» **About this task**
Write out verbatim every line from the start of the entries down through the line containing "Studierende können sich", including both ends.

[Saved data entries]
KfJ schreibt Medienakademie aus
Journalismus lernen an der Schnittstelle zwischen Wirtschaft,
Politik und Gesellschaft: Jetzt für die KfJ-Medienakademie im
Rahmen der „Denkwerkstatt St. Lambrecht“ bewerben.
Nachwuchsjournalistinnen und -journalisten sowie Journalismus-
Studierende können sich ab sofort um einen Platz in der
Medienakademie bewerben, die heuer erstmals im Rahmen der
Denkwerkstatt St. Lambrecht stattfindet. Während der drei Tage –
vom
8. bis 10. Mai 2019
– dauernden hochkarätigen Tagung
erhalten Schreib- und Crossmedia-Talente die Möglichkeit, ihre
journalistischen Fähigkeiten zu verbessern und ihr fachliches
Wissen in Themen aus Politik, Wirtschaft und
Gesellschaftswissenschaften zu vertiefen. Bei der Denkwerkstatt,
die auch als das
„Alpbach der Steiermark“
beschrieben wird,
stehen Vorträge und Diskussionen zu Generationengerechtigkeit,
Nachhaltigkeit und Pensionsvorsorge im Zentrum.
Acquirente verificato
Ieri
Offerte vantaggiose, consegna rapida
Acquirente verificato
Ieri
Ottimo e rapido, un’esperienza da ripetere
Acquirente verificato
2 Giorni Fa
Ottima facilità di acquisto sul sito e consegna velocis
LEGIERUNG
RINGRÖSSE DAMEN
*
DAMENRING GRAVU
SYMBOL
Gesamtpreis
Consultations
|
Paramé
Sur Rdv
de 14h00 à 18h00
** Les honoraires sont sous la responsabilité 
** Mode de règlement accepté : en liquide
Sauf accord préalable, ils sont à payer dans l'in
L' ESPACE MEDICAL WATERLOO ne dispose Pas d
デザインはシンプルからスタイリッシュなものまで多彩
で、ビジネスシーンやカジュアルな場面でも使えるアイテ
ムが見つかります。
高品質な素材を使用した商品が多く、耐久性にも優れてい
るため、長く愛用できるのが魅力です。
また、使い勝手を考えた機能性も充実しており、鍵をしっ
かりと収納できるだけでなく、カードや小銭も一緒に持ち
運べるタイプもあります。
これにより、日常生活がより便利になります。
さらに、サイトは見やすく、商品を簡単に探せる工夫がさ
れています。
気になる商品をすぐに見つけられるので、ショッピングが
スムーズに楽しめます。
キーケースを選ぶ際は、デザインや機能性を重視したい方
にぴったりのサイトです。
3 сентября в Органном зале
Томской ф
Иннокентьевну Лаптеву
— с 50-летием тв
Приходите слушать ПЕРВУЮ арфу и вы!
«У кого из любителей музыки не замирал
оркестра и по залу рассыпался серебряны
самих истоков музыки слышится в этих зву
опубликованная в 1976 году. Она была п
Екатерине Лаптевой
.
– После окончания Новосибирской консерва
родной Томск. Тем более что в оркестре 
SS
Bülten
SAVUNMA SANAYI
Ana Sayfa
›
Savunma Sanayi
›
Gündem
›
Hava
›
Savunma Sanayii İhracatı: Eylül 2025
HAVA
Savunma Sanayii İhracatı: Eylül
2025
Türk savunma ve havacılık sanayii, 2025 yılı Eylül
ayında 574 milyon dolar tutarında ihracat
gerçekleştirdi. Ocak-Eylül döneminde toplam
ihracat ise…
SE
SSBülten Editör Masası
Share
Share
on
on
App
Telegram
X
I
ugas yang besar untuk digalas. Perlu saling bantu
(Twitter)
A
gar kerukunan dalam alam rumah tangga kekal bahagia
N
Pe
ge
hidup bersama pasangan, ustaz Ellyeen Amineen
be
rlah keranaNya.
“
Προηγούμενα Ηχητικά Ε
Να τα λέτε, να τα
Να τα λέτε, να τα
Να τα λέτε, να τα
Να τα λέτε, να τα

» **Answer area**
KfJ schreibt Medienakademie aus
Journalismus lernen an der Schnittstelle zwischen Wirtschaft,
Politik und Gesellschaft: Jetzt für die KfJ-Medienakademie im
Rahmen der „Denkwerkstatt St. Lambrecht“ bewerben.
Nachwuchsjournalistinnen und -journalisten sowie Journalismus-
Studierende können sich ab sofort um einen Platz in der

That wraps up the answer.